Excerpt provided:
Shared mailboxes (like support@) explained
A shared mailbox lets your whole team read, reply to, and manage a single inbox without sharing a password.
Many businesses want a single address — like support@yourbusiness.com or orders@yourbusiness.com — that the whole team can monitor. A shared mailbox is the right way to do this. It's safer and more organized than sharing a password.
Quick summary
A shared mailbox is one inbox that multiple people can access using their own individual logins. Everyone sees the same emails, can reply from the shared address, and can track what's been handled — without ever sharing a password.
What is a shared mailbox?
A shared mailbox is an email inbox that belongs to the organization, not a single person. Any team member you authorize can:
- Read all incoming messages
- Reply as the shared address (e.g., from
support@yourbusiness.com) - See when a colleague has already replied
- Mark messages as handled
Each person accesses the shared mailbox using their own personal login. Nobody needs to know a shared password.

Supplied entries:
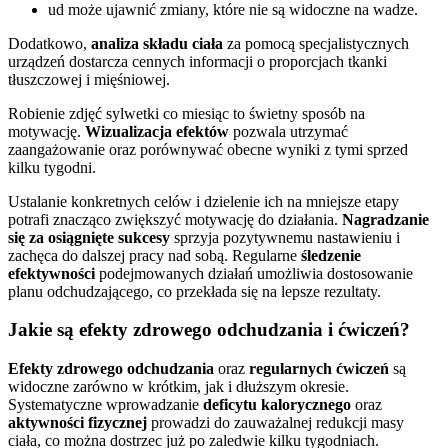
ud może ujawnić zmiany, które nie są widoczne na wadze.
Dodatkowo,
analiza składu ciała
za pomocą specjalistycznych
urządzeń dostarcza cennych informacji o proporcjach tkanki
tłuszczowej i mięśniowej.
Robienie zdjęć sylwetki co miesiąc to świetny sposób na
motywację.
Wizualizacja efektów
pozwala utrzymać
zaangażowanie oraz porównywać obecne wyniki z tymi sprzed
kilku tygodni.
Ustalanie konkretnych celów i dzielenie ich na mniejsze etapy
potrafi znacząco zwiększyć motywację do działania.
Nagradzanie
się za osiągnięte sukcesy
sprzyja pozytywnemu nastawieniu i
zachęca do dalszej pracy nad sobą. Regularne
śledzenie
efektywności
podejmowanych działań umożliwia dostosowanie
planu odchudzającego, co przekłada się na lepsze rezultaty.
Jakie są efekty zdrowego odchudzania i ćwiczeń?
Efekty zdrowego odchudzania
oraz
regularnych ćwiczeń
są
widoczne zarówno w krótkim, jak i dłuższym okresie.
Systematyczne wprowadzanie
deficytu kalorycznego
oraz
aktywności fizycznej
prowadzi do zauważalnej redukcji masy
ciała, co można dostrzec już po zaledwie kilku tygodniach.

--

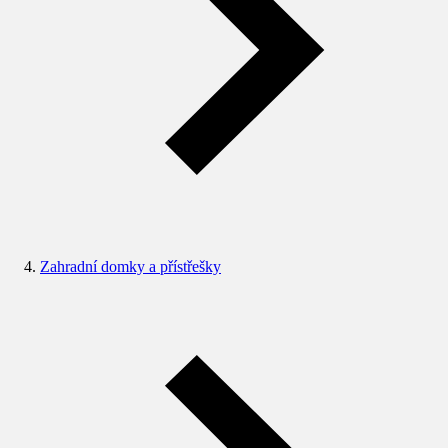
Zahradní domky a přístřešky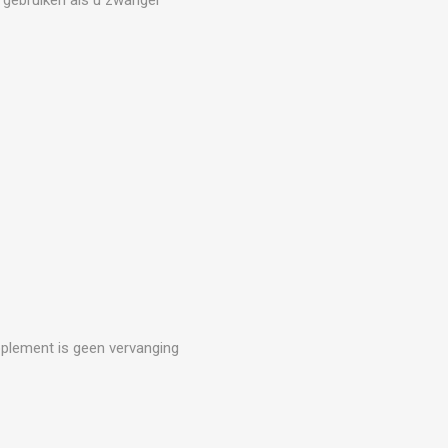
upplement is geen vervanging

==

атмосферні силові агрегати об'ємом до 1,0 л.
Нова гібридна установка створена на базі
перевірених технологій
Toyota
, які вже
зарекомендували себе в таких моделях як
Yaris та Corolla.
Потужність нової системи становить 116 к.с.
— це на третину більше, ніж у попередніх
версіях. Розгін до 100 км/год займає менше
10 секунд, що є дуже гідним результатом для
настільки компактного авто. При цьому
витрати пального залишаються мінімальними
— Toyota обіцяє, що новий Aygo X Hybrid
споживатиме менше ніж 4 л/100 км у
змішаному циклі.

Work task 1:
Translate this sentence from the shared mailbox article into Spanish: "A shared mailbox is an email inbox that belongs to the organization, not a single person."
Work task 2:
In the shared mailbox article, find every action that an authorized team member can take in a shared mailbox, and list them all.
Work task 3:
Pick up the shared mailbox article after its final sentence and keep writing in the same style.

Written answer 1:
Un buzón compartido es una bandeja de entrada de correo electrónico que pertenece a la organización, no a una sola persona.

Written answer 2:
- Read all incoming messages
- Reply as the shared address (e.g., from support@yourbusiness.com)
- See when a colleague has already replied
- Mark messages as handled

Written answer 3:
Shared mailbox vs alias
These two things look similar but work differently:
| Shared mailbox | Alias | |
|---|---|---|
| Multiple people can access it | Yes | No |
| Has its own storage | Yes (in Microsoft 365) / depends in Google | No |
| Needs its own license | Not always (Microsoft 365 often doesn't charge) | Never |
| Can reply as the address | Yes | Yes (from your own account) |
If only one person needs to receive email at an address, an alias is simpler. If a team needs to share the inbox, use a shared mailbox.
Google Workspace: delegated inboxes and groups
Google Workspace doesn't use the term "shared mailbox" — but it provides two equivalent features:
Option 1: Inbox delegation
One person "owns" the inbox (e.g., support@yourbusiness.com is its own user), and other users are granted delegate access to it. They can read and reply as that address.
Option 2: Google Group as a collaborative inbox
You create a Google Group (e.g., support@yourbusiness.com) and add team members. All members receive the group's email, can reply from it, and can assign or resolve conversations. This is the more powerful option for teams.
See the full guide: Delegating an inbox in Google Workspace
Microsoft 365: shared mailboxes
Microsoft 365 has a built-in shared mailbox feature.
Key facts:
- Shared mailboxes in Microsoft 365 don't require a separate paid license for most team sizes (up to 50 GB storage)
- Each team member accesses it through Outlook using their own account
- You can set up automatic replies from the shared address
- There is a full audit trail of who read and replied to each message
See the full guide: Shared mailboxes in Microsoft 365
Setting up a shared mailbox
Decide on the address. Choose a clear, professional address like support@yourbusiness.com, orders@, or hello@.
Create the shared mailbox in your admin console (Microsoft 365 admin center or Google Admin console).
Add the team members who should have access.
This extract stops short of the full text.